Le vieux démon de l’impunité

Le 3 avril 2000, le directeur de Radio Haïti Inter, Jean Dominique, a été assassiné en compagnie d’un de ses employés, Jean Claude Louissaint. La violence du crime, quatre balles explosives dans le corps du journaliste, et la volonté de ne laisser aucun témoin en abattant aussi un gardien de la radio, annonçait la descente aux enfers d’un pays empalé sur le pieu acéré d’une criminalité désormais sans bornes.

Dans un de ses derniers éditoriaux, qui sonne comme un testament, le célèbre journaliste, lançait un terrible avertissement : « les assassins sont dans la ville ». De nos jours, ils « occupent » pratiquement la ville. Encouragés dans leurs basses œuvres par une impunité rampante, les fauteurs de crimes dominent toutes les strates de la société. Ils  poussent en dehors du pays de milliers de citoyens qui avaient fait le choix de vivre, travailler, investir dans ce territoire déjà abimé par les catastrophes naturelles et les inconséquences des politiciens.

Jean Dominique a eu le temps de témoigner des infiltrations du crime organisé dans les hautes sphères de la politique. La « privatisation » de la violence étatique organisée depuis le coup d’État de septembre 1991 devait s’étendre aux  tristes années 2000.

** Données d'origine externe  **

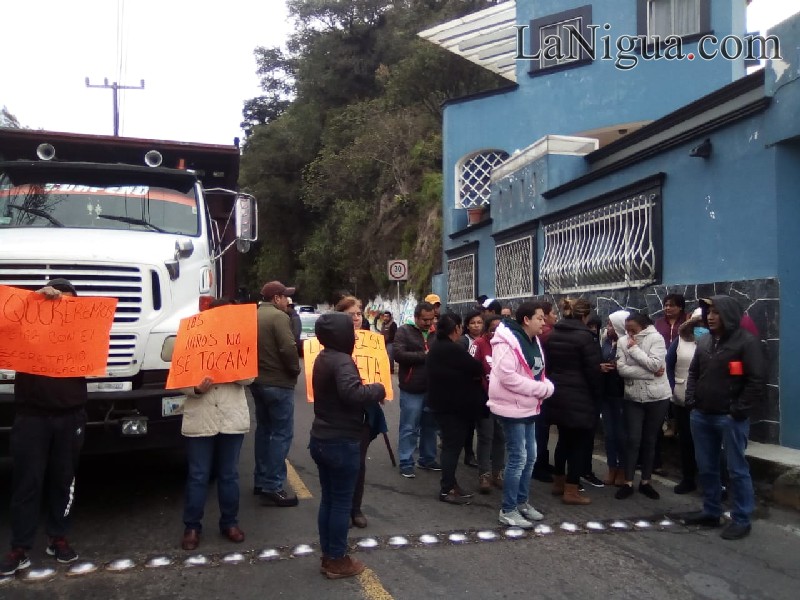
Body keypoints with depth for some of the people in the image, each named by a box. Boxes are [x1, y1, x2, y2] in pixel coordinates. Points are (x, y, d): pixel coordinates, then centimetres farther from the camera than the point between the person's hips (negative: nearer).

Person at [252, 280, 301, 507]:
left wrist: (257, 368, 15)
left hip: (257, 381, 9)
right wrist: (295, 370, -9)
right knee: (282, 433, -5)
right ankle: (272, 487, -5)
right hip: (278, 383, -9)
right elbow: (288, 348, -24)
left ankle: (260, 480, 25)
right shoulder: (278, 316, -15)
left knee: (264, 430, 18)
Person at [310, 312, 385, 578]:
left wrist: (370, 392, 6)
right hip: (341, 442, -9)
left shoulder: (323, 358, 10)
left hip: (322, 439, 9)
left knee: (328, 499, 16)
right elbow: (352, 393, -37)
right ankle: (337, 561, 15)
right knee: (342, 502, 4)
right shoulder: (342, 361, -20)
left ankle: (328, 556, 26)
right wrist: (378, 389, -19)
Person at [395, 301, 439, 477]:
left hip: (432, 389, 5)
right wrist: (424, 355, -14)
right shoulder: (404, 331, -4)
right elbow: (399, 355, -16)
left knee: (430, 426, 15)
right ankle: (406, 463, 11)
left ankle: (427, 459, 28)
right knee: (409, 428, 2)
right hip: (412, 390, -5)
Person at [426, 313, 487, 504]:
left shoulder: (436, 348, 11)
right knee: (453, 445, -4)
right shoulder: (454, 349, -21)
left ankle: (450, 484, 22)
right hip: (453, 405, -10)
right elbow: (477, 370, -17)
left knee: (451, 444, 15)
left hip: (442, 402, 10)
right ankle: (446, 490, 1)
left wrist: (469, 373, 2)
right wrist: (477, 372, 5)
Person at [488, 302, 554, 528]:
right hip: (512, 407, -9)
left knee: (530, 456, 15)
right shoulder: (508, 341, -19)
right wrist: (541, 389, -22)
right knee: (518, 458, -5)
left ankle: (521, 502, 30)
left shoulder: (533, 341, 11)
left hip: (528, 407, 10)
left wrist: (546, 386, -5)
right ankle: (507, 511, 7)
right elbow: (506, 376, -27)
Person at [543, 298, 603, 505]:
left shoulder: (552, 334, 8)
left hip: (557, 395, 7)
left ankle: (558, 483, 27)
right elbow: (592, 370, -13)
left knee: (564, 439, 18)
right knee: (579, 442, 2)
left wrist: (556, 384, 17)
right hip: (579, 397, -7)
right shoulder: (584, 336, -14)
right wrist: (597, 397, -2)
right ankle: (571, 491, 4)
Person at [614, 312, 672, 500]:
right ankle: (628, 483, 9)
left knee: (650, 441, 10)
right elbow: (621, 369, -12)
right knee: (633, 440, 1)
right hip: (633, 398, 1)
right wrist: (649, 373, -17)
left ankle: (645, 482, 22)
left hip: (657, 397, -1)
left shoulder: (656, 338, -9)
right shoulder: (623, 341, -2)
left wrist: (634, 348, -15)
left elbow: (654, 365, -21)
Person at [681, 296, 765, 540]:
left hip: (731, 418, -7)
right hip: (701, 416, 7)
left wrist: (738, 411, -15)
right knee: (706, 467, 14)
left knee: (737, 470, 2)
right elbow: (693, 373, 19)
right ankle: (711, 511, 28)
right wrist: (691, 401, 7)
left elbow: (756, 381, -13)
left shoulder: (747, 341, -9)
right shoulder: (704, 341, 12)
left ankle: (741, 520, 12)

Mais on pouvait encore survivre bon gré mal gré, dans cette capitale carnassière redevenue «  Port-aux-Crimes ».  Chaque jour amenait son lot de sacrifiés. Nous n’avions pas encore battu les records actuels d’enlèvement qui sont devenus de véritables razzias écumant nos villes et nos montagnes.

Le pays va mal, constatent des associations du secteur privé et syndical. Haïti a connu une longue histoire tourmentée où la destruction des vies et des biens a trop souvent fait partie de nos conflits politiques. L’actuel gouvernement de fait a d’ailleurs pris le pouvoir sur les ruines de nos institutions et le départ forcé pour l’au-delà d’un chef d’État horriblement sacrifié.

L’actuelle impuissance des dirigeants est condamnable, mais la grande faiblesse de l’appareil d’État, saccagé par nos désordres politico-mafieux, est un fait que nous ne pouvons ignorer dans nos analyses et projections pour l’avenir.

Nous avons relevé depuis quelque temps déjà des efforts de la Police nationale.   Toutefois, les attentats comme celui qui a frappé un ancien député, lors d’une manifestation, le 29 mars dernier, dénotent que chacun vit à tombeau ouvert. Nous connaissons l’état lamentable de nos tribunaux incapables de rendre une saine justice. Une situation qui encourage l’impunité et qui explique que 22 ans plus tard, le dossier de l’assassinat de Jean Dominique pourrit dans des tiroirs mal sécurisés dans une quelconque greffe de la République.

En outre, le mur de violence qui a coupé la capitale de la presqu’île de la Sud et qui sépare de nombreuses familles,  qui vivent pourtant dans le même pays,  semble se dresser entre les citoyens dans une insolente « éternité » et défier le monde entier.

La guerre des gangs a gagné le nord de la ville et le lourd roulement des mitrailleuses a fait taire les tambours de nos plaines. Silence, on tue ! Aux aurores comme en plein midi, sans se soucier du ballet du soleil dans un ciel borgne.  Ceux qui se hasardent au-dehors le jour se précipitent avant l’aurore dans leurs maisons transformées en fragiles abris. Car il s’agit bien d’une guerre de basse intensité avec ses lourds dommages collatéraux.

Mais la nation ne veut pas mourir. La journée du dimanche 3 avril a été l’occasion pour tous les médias de se relayer autour d’un seul cri : À bas l’insécurité. Et aussi de se souvenir pour l’occasion, de Jean Dominique, homme de vigie.